◆ Trecho fornecido
Este artigo foi publicado originalmente em inglês no site do think tank Foreign Policy Research Institute
Por Colin P. Clarke
Na manhã de 7 de outubro, terroristas do Hamas romperam a barreira fronteiriça entre Gaza e Israel sob a cobertura de uma barragem de foguetes devastadora. Em poucas horas, o grupo militante palestino matou 1,2 mil pessoas inocentes em Israel, raptou mais de 240 e mergulhou a região na sua crise mais perigosa em décadas.
O ataque brutal de 7 de outubro e a resposta militar de Israel tornaram a guerra em Gaza um componente central do cenário de ameaça terrorista rumo a 2024. Nos Estados Unidos, o diretor do FBI, Christopher Wray, alertou em diversas ocasiões desde então sobre o aumento do nível de ameaça terrorista, declarando perante o Congresso: “Avaliamos que as ações do Hamas e dos seus aliados servirão de inspiração como não víamos desde que o EI (Estado Islâmico) lançou o seu chamado califado, anos atrás”. Os europeus também estão preocupados. A Comissária Europeia para os Assuntos Internos, Ylva Johansson, declarou recentemente: “Com a guerra entre Israel e Hamas e a polarização que provoca na nossa sociedade, com a época festiva que se aproxima, existe um enorme risco de ataques terroristas na União Europeia (UE)”. O conflito entre Israel e o Hamas servirá, com toda a probabilidade, como um catalisador para conspirações terroristas e ataques fora da própria zona de conflito, estimulando indivíduos radicalizados, pequenas células e redes descentralizadas a atacar alvos associados a um lado ou o outro. Na verdade, isto já ocorreu, com sete indivíduos detidos na Dinamarca, na Alemanha e na Holanda por planejarem ataques terroristas contra instituições judaicas na Europa. Acredita-se que alguns dos homens sejam membros do Hamas.

◆ Informações fornecidas
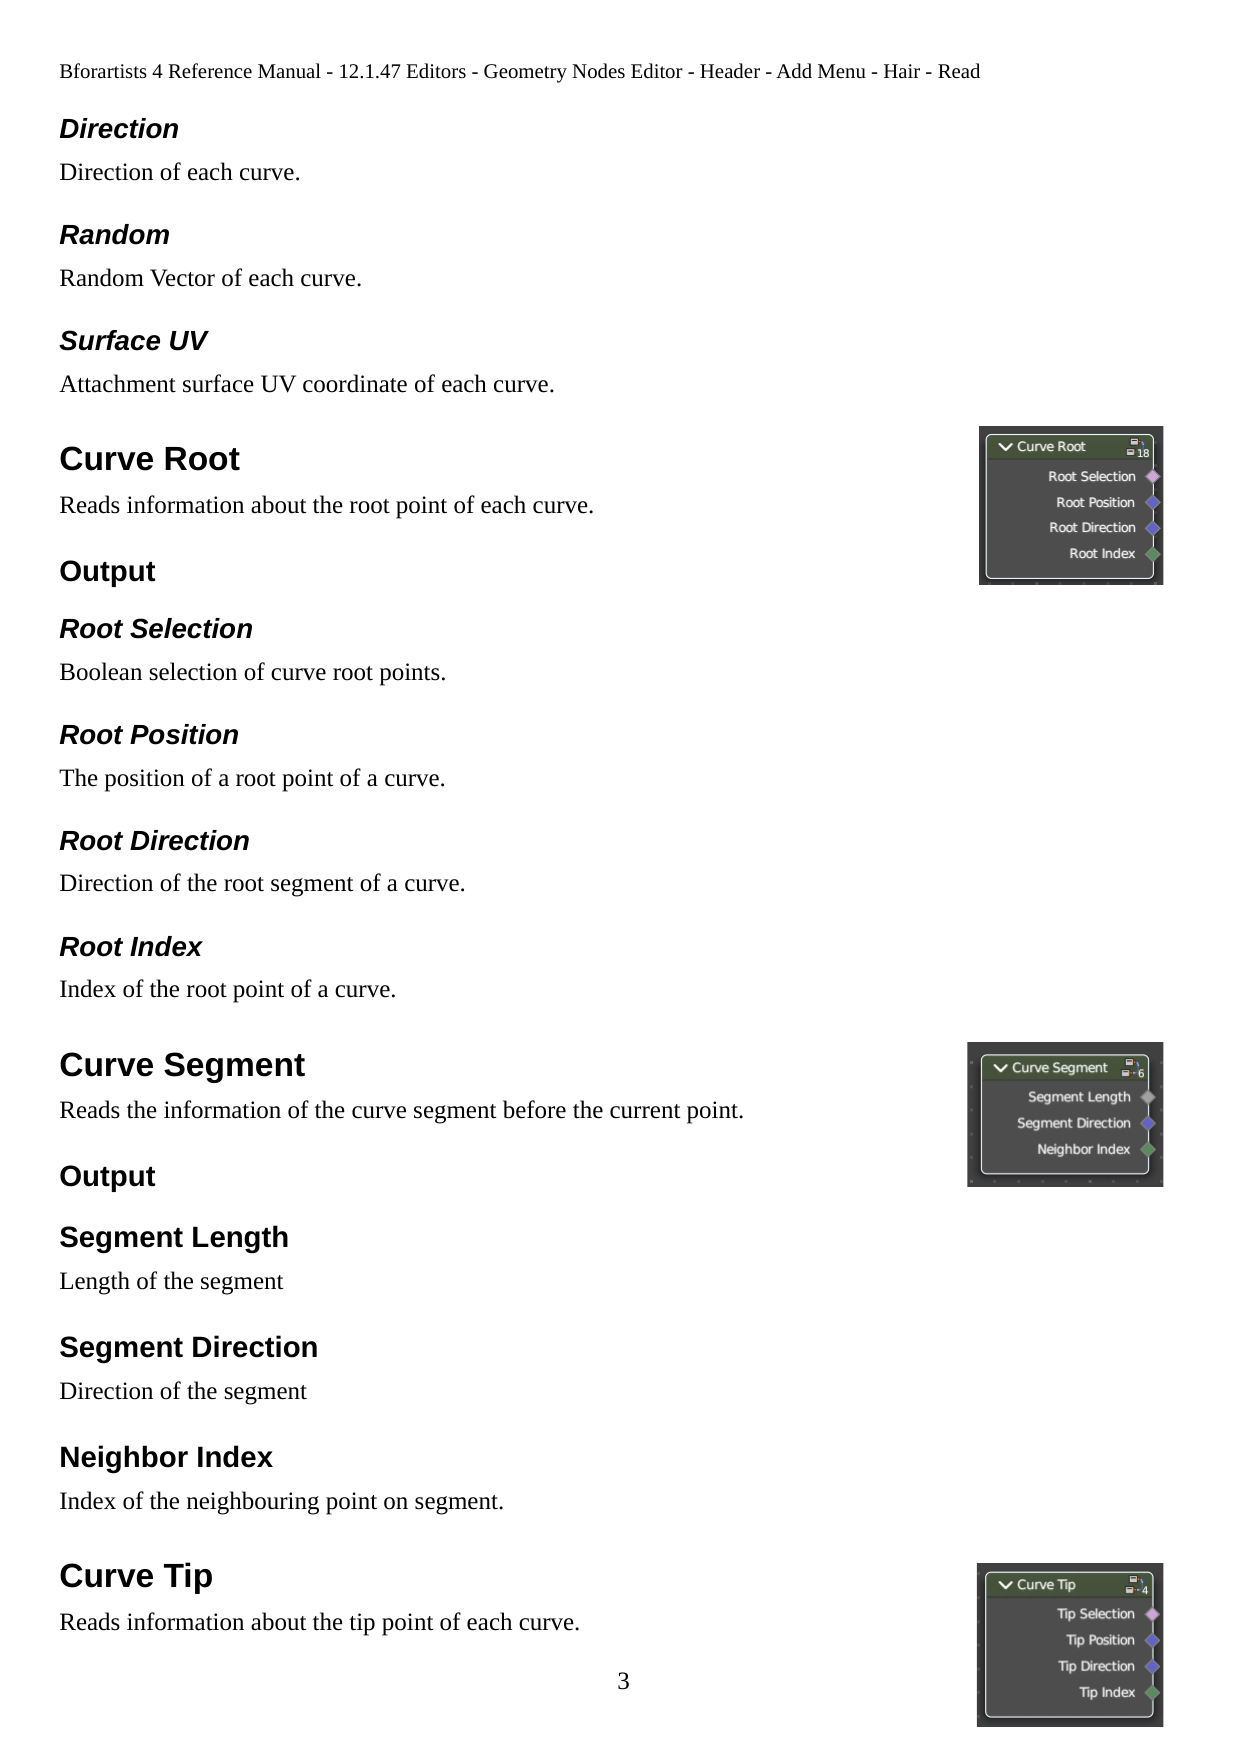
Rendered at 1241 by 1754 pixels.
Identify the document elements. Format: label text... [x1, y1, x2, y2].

◆ Pedido escrito
Extraia sem alterações a parte do trecho sobre o ataque do Hamas a Israel que vai de "Este artigo foi" a "perigosa em décadas.". A listagem não tem relação com o trecho.

◆ Resposta abaixo
Este artigo foi publicado originalmente em inglês no site do think tank Foreign Policy Research Institute
Por Colin P. Clarke
Na manhã de 7 de outubro, terroristas do Hamas romperam a barreira fronteiriça entre Gaza e Israel sob a cobertura de uma barragem de foguetes devastadora. Em poucas horas, o grupo militante palestino matou 1,2 mil pessoas inocentes em Israel, raptou mais de 240 e mergulhou a região na sua crise mais perigosa em décadas.